Guilt and immorality are different. The Decadents tried to recognize the effect of these feelings.
Dowson converted to Catholicism a year after this poem was published.
I mentioned that Cole Porter wrote a song called "I'm Always True to You Darling in My Fashion" based on the poem. It’s from the musical “Kiss Me Kate”. There's also a movie from 1946 called "Always Faithful in My Fashion" starring Donna Reed but it wasn't a hit.
We looked at “Mystic and Cavalier” by Lionel Johnson.
Both Edward and Ayesha did their seminar starters on this poem.

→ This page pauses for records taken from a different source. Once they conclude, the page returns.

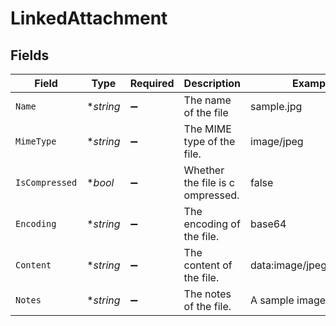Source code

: # LinkedAttachment


## Fields

| Field                            | Type                             | Required                         | Description                      | Example                          |
| -------------------------------- | -------------------------------- | -------------------------------- | -------------------------------- | -------------------------------- |
| `Name`                           | **string*                        | :heavy_minus_sign:               | The name of the file             | sample.jpg                       |
| `MimeType`                       | **string*                        | :heavy_minus_sign:               | The MIME type of the file.       | image/jpeg                       |
| `IsCompressed`                   | **bool*                          | :heavy_minus_sign:               | Whether the file is c ompressed. | false                            |
| `Encoding`                       | **string*                        | :heavy_minus_sign:               | The encoding of the file.        | base64                           |
| `Content`                        | **string*                        | :heavy_minus_sign:               | The content of the file.         | data:image/jpeg;base64,...       |
| `Notes`                          | **string*                        | :heavy_minus_sign:               | The notes of the file.           | A sample image                   |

Edward said the rhyming couplets quicken the pace and reflect the poet’s desire to reach death quickly.
Ayesha thought the poem is about salvation through Christian mysticism.
Professor Li said that the poem is criticized for using conventional language.
We finished the class looking at the essay "The Decadent Movement in Literature" by Arthur Symons.
I was the last one in the room with Professor Li and she asked how I was enjoying the course. She was glad when I told her I was.
It was still raining a bit on the way home. I stopped at Freshco to buy fruit and got three bags of grapes. I had to squeeze the contents of several bags before I found three that were somewhat firm. I bought ten Ontario Empire apples and three containers of Greek yogourt.
My cashier was talking with the woman that manages the other cashiers. The manager told her that the store wouldn't be giving out candy to kids on Halloween this year. The cashier offered to put in $15 of her own money towards some treats. The manager seemed to think it would be a good idea for them to all put money in for that.
I had a late lunch of cheese on toast and took a siesta.
For dinner I made oven fries with the last of my cheese whiz melted on top. I ate them with a beer while watching an episode of Wanted Dead or Alive.
This story begins with a religious ceremony in which the men all look Amish but the women just look like regular farmwomen. A woman named Sarah steps forward and Abraham the leader tells her she’s been chosen by lot. He gives her a rifle and tells her that she must kill Josh Randall. Dressed as a man she goes to a town that Josh has stopped at. He’s in a barbershop about to get a shave. She aims from an alley across the street but fires just as the barber tilts the chair back. Josh goes after his assailant and catches her trying to ride away. He is surprised she is a woman. She gets away but he catches her outside of town. She explains that she is from a religious group called The Angels and that Josh killed one of theirs who happened to be the son of their leader. Josh remembers the man and explains that the man drew on him and Josh killed him in self-defence. Josh says he wants to go to the Valley of the Angels with her to explain this to their leader. They camp for one night and she tries to kill Josh again with his own gun while he is sleeping. He wakes up just in time to divert her shot. After that she seems to be on his side. She takes him to Isaac, the old man that helped found the Angels. He explains that Abraham is the son of his co-founder and he has taken all the power. Abraham finds out Josh is there and bursts in to arrest Josh. Abraham gives Sarah a chance to redeem herself by killing Josh. Isaac says everyone knows Abraham’s son brought his death on himself. No one is willing to kill Josh and so Abraham is about to do it when Isaac shoots Abraham.